### What is needed:
Starting at the first line of the data, print every line up to and including the one with "es us to push", but no pictures.

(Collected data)
============
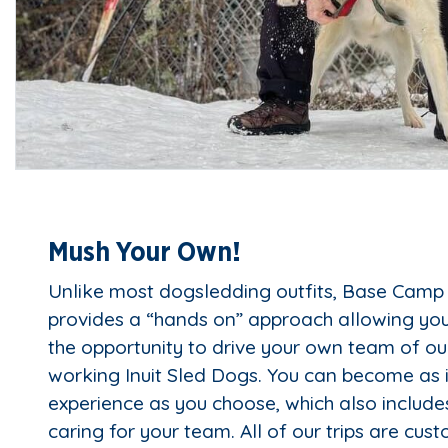
Mush Your Own!
Unlike most dogsledding outfits, Base Camp
provides a “hands on” approach allowing you,
the opportunity to drive your own team of ou
working Inuit Sled Dogs. You can become as 
experience as you choose, which also includ
caring for your team. All of our trips are cus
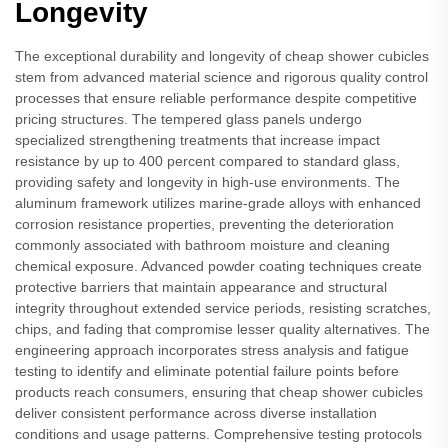
Longevity
The exceptional durability and longevity of cheap shower cubicles
stem from advanced material science and rigorous quality control
processes that ensure reliable performance despite competitive
pricing structures. The tempered glass panels undergo
specialized strengthening treatments that increase impact
resistance by up to 400 percent compared to standard glass,
providing safety and longevity in high-use environments. The
aluminum framework utilizes marine-grade alloys with enhanced
corrosion resistance properties, preventing the deterioration
commonly associated with bathroom moisture and cleaning
chemical exposure. Advanced powder coating techniques create
protective barriers that maintain appearance and structural
integrity throughout extended service periods, resisting scratches,
chips, and fading that compromise lesser quality alternatives. The
engineering approach incorporates stress analysis and fatigue
testing to identify and eliminate potential failure points before
products reach consumers, ensuring that cheap shower cubicles
deliver consistent performance across diverse installation
conditions and usage patterns. Comprehensive testing protocols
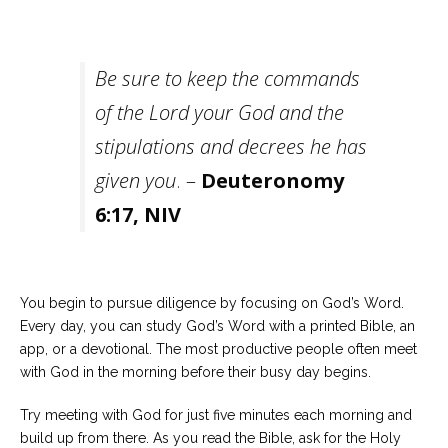
Be sure to keep the commands
of the Lord your God and the
stipulations and decrees he has
given you
. –
Deuteronomy
6:17, NIV
You begin to pursue diligence by focusing on God’s Word.
Every day, you can study God’s Word with a printed Bible, an
app, or a devotional. The most productive people often meet
with God in the morning before their busy day begins.
Try meeting with God for just five minutes each morning and
build up from there. As you read the Bible, ask for the Holy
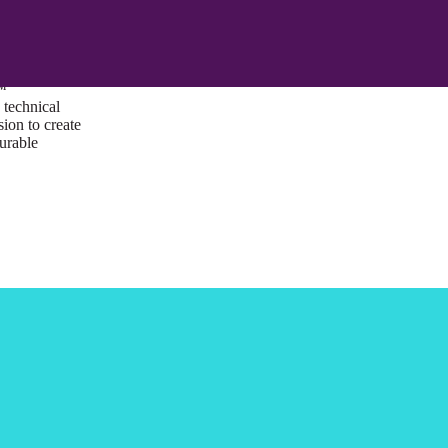
ust a goal —
es us to push
rds, and
lts. Through
™
technical
sion to create
surable
I/UX Web CMS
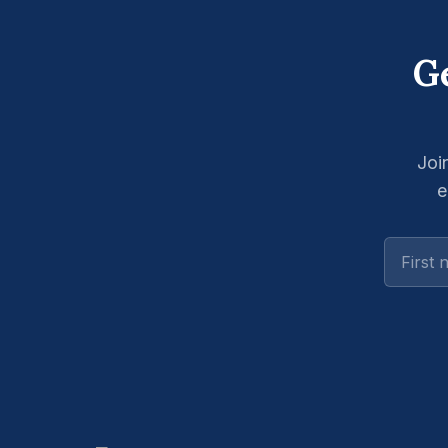
Ge
Joi
e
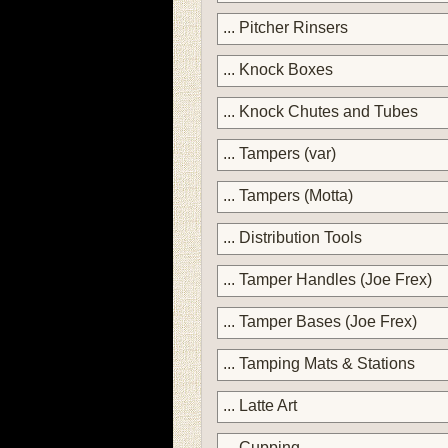
... Pitcher Rinsers
... Knock Boxes
... Knock Chutes and Tubes
... Tampers (var)
... Tampers (Motta)
... Distribution Tools
... Tamper Handles (Joe Frex)
... Tamper Bases (Joe Frex)
... Tamping Mats & Stations
... Latte Art
... Cupping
============
### Expected answer:
Mush Your Own!
Unlike most dogsledding outfits, Base Camp
provides a “hands on” approach allowing you,
the opportunity to drive your own team of ou
working Inuit Sled Dogs. You can become as 
experience as you choose, which also includ
caring for your team. All of our trips are cus
Longevity
The exceptional durability and longevity of cheap shower cubicles
stem from advanced material science and rigorous quality control
processes that ensure reliable performance despite competitive
pricing structures. The tempered glass panels undergo
specialized strengthening treatments that increase impact
resistance by up to 400 percent compared to standard glass,
providing safety and longevity in high-use environments. The
aluminum framework utilizes marine-grade alloys with enhanced
corrosion resistance properties, preventing the deterioration
commonly associated with bathroom moisture and cleaning
chemical exposure. Advanced powder coating techniques create
protective barriers that maintain appearance and structural
integrity throughout extended service periods, resisting scratches,
chips, and fading that compromise lesser quality alternatives. The
engineering approach incorporates stress analysis and fatigue
testing to identify and eliminate potential failure points before
products reach consumers, ensuring that cheap shower cubicles
deliver consistent performance across diverse installation
conditions and usage patterns. Comprehensive testing protocols
Be sure to keep the commands
of the Lord your God and the
stipulations and decrees he has
given you
. –
Deuteronomy
6:17, NIV
You begin to pursue diligence by focusing on God’s Word.
Every day, you can study God’s Word with a printed Bible, an
app, or a devotional. The most productive people often meet
with God in the morning before their busy day begins.
Try meeting with God for just five minutes each morning and
build up from there. As you read the Bible, ask for the Holy
ust a goal —
es us to push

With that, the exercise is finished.